[Problem requirements]: Every line of the material must be given again verbatim. Skip the images.

[Material for this task]:

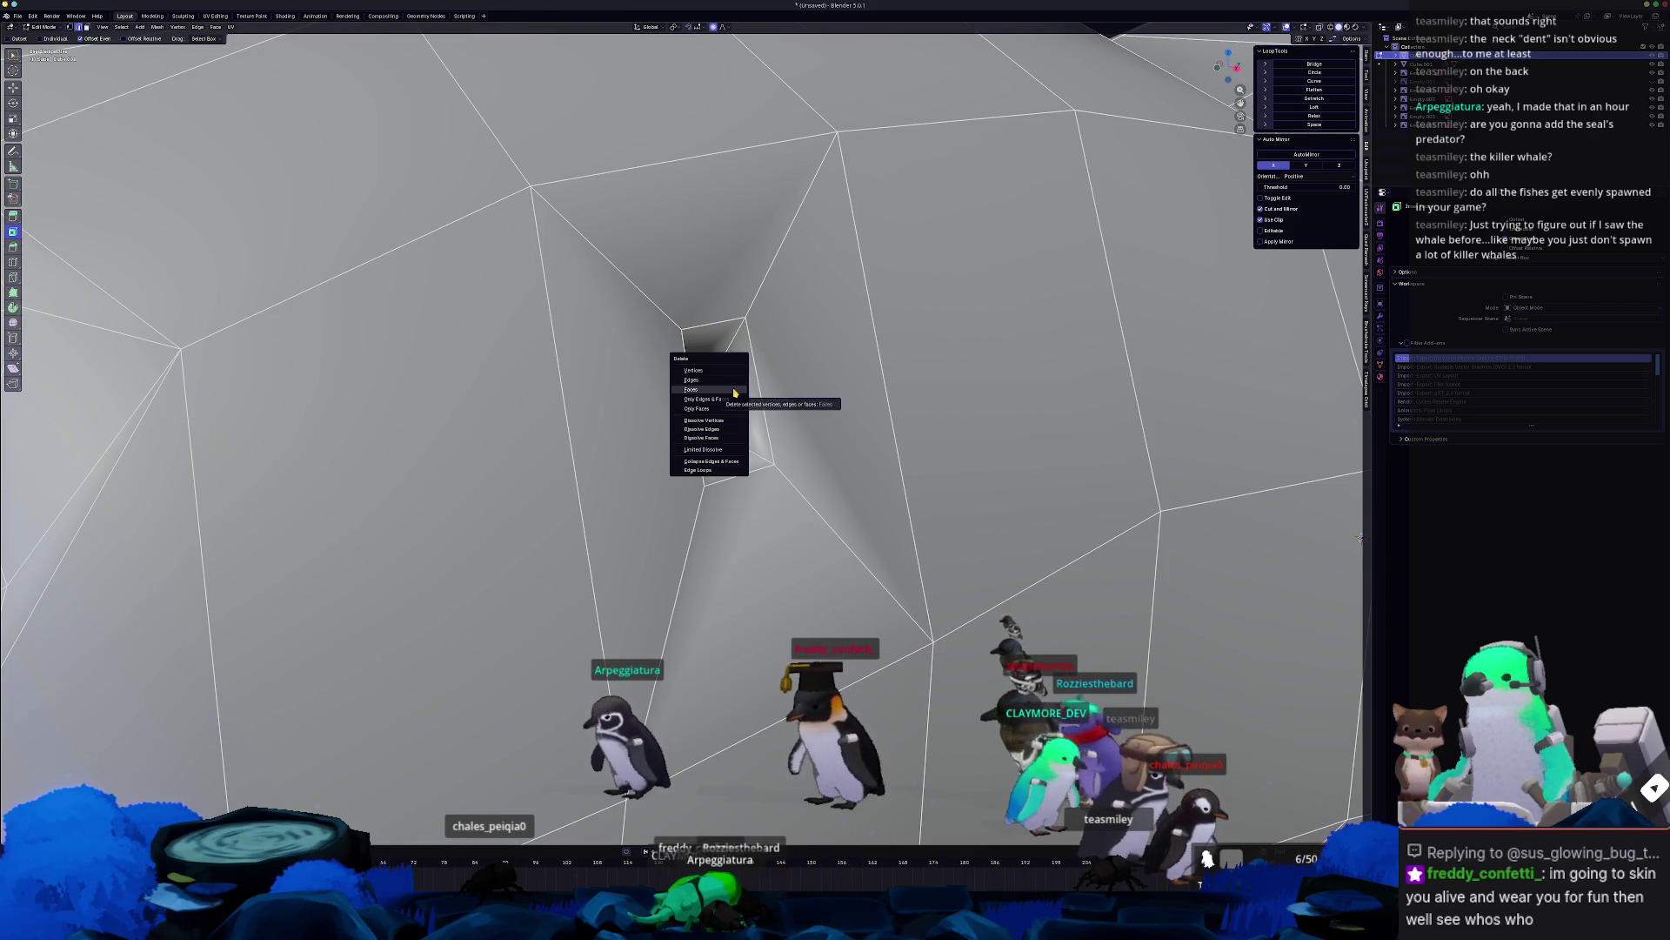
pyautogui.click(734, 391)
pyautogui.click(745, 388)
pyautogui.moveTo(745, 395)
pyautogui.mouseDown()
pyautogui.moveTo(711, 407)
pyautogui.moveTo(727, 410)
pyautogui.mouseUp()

[Answer below]:
pyautogui.click(734, 391)
pyautogui.click(745, 388)
pyautogui.moveTo(745, 395)
pyautogui.mouseDown()
pyautogui.moveTo(711, 407)
pyautogui.moveTo(727, 410)
pyautogui.mouseUp()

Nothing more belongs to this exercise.